The true measure of a politician is the ability to answer a tricky question without answering the question at all, but still leaving the impression he or she has answered it.

Such artifice is lacking from Hekia Parata's armoury. Faced with plenty of tricky questions during a press conference yesterday, the Minister of Education reverted to her preferred gambit of answering such questions with a bland statement about something which more often than not bore little relation to what was being asked.

This only had the effect of inducing frustration in her inquisitors and hardening their resolve to press even harder for something approaching an informative response.

They were largely out of luck. Parata was happier looking rather silly than conceding anything on the very tricky question of school league tables.


The press conference had been called to outline the Government's decision to publish information and data on the internet showing how individual schools are performing in relation to national standards.

The Prime Minister later described the decision as a good compromise. If so, it is a funny kind of compromise.

The Ministry of Education may have been forbidden from turning the information into league tables, which would enable easy comparisons to be made on the relative performance of local schools. But that does not stop someone else from doing so. Which, of course, is what National really wants to happen.

What may deter would-be compilers of league tables is the mish-mash of formats used by schools in submitting the required information to the ministry. That effectively makes the drawing of comparisons between schools meaninglessness and therefore pointless - at least for the current year.

The ministry is now working on ensuring next year's data will be presented in a standardised form. However, the delay will make it more difficult for opponents of league tables to persuade the public that - as the NZEI claimed yesterday - the era of "naming and shaming" schools, teachers, students and their families has arrived.

National firmly believes that parents hunger for information about their children's schools - and that when it comes to votes, parents far outnumber teachers.

But National is also conscious it cannot push too hard, given it needs teacher, principal and board of trustee acquiescence in implementing its wider education policies.

Parata tried to play down the significance of data relating to national standards by stressing that the information published on the internet would be "exactly"as detailed in schools' annual reports. The ministry would simply use the information to target support to schools that needed it.

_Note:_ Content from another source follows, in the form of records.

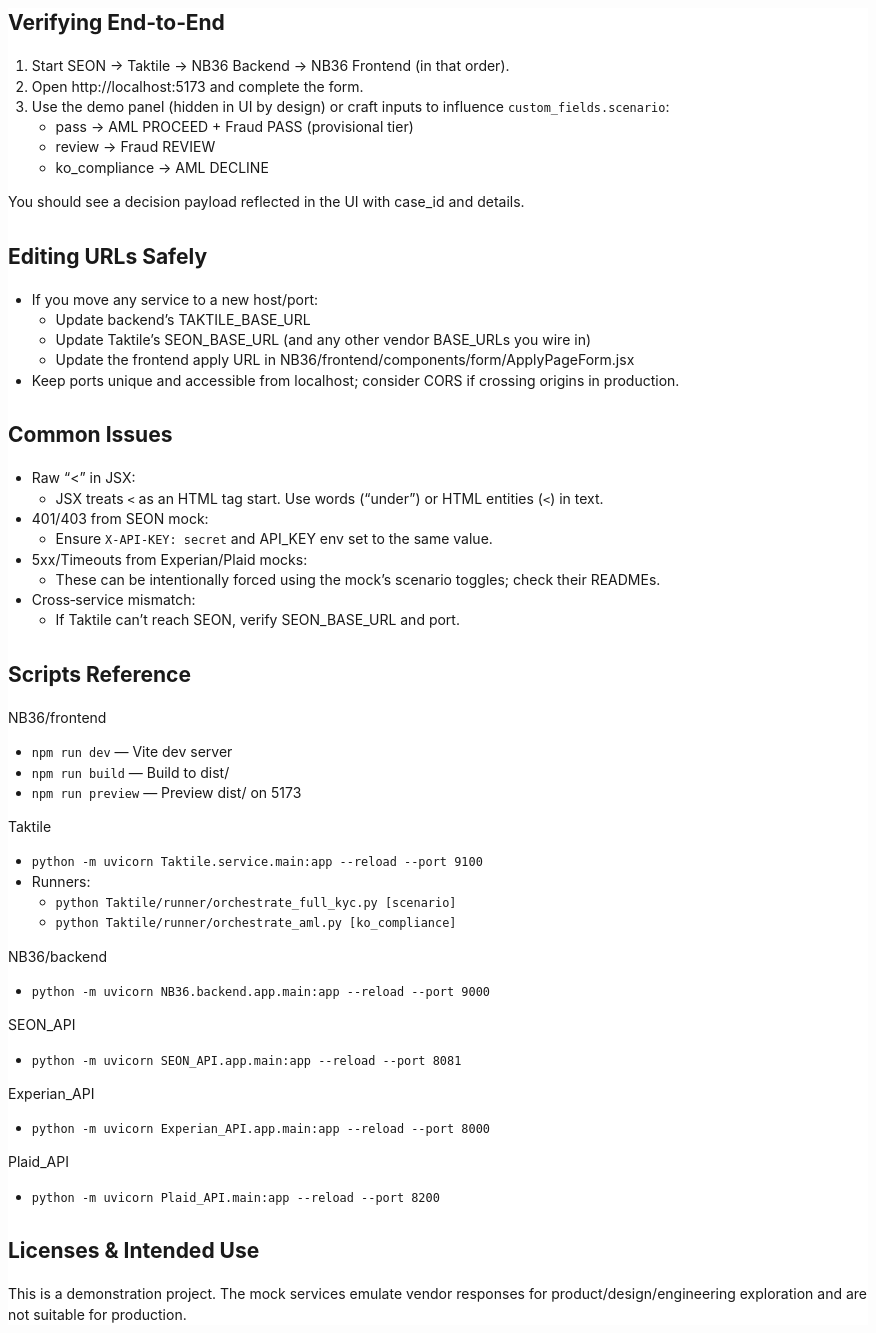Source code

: ## Verifying End‑to‑End

1) Start SEON → Taktile → NB36 Backend → NB36 Frontend (in that order).
2) Open http://localhost:5173 and complete the form.
3) Use the demo panel (hidden in UI by design) or craft inputs to influence `custom_fields.scenario`:
   - pass → AML PROCEED + Fraud PASS (provisional tier)
   - review → Fraud REVIEW
   - ko_compliance → AML DECLINE

You should see a decision payload reflected in the UI with case_id and details.

## Editing URLs Safely

- If you move any service to a new host/port:
  - Update backend’s TAKTILE_BASE_URL
  - Update Taktile’s SEON_BASE_URL (and any other vendor BASE_URLs you wire in)
  - Update the frontend apply URL in NB36/frontend/components/form/ApplyPageForm.jsx
- Keep ports unique and accessible from localhost; consider CORS if crossing origins in production.

## Common Issues

- Raw “<” in JSX:
  - JSX treats `<` as an HTML tag start. Use words (“under”) or HTML entities (`<`) in text.
- 401/403 from SEON mock:
  - Ensure `X-API-KEY: secret` and API_KEY env set to the same value.
- 5xx/Timeouts from Experian/Plaid mocks:
  - These can be intentionally forced using the mock’s scenario toggles; check their READMEs.
- Cross‑service mismatch:
  - If Taktile can’t reach SEON, verify SEON_BASE_URL and port.

## Scripts Reference

NB36/frontend
- `npm run dev` — Vite dev server
- `npm run build` — Build to dist/
- `npm run preview` — Preview dist/ on 5173

Taktile
- `python -m uvicorn Taktile.service.main:app --reload --port 9100`
- Runners:
  - `python Taktile/runner/orchestrate_full_kyc.py [scenario]`
  - `python Taktile/runner/orchestrate_aml.py [ko_compliance]`

NB36/backend
- `python -m uvicorn NB36.backend.app.main:app --reload --port 9000`

SEON_API
- `python -m uvicorn SEON_API.app.main:app --reload --port 8081`

Experian_API
- `python -m uvicorn Experian_API.app.main:app --reload --port 8000`

Plaid_API
- `python -m uvicorn Plaid_API.main:app --reload --port 8200`

## Licenses & Intended Use

This is a demonstration project. The mock services emulate vendor responses for product/design/engineering exploration and are not suitable for production.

Parata stressed the data was only one source of "public achievement information", the others being Education Review Office reports, schools' annual reports and NCEA data. Essentially, National has won the battle over national standards. It will do likewise with school league tables. Getting there requires a degree of pretence to the contrary to disarm opponents, however.

Parata may have struggled to maintain such a facade yesterday. But the public did not witness her performance. It thus never happened for all intents and purposes.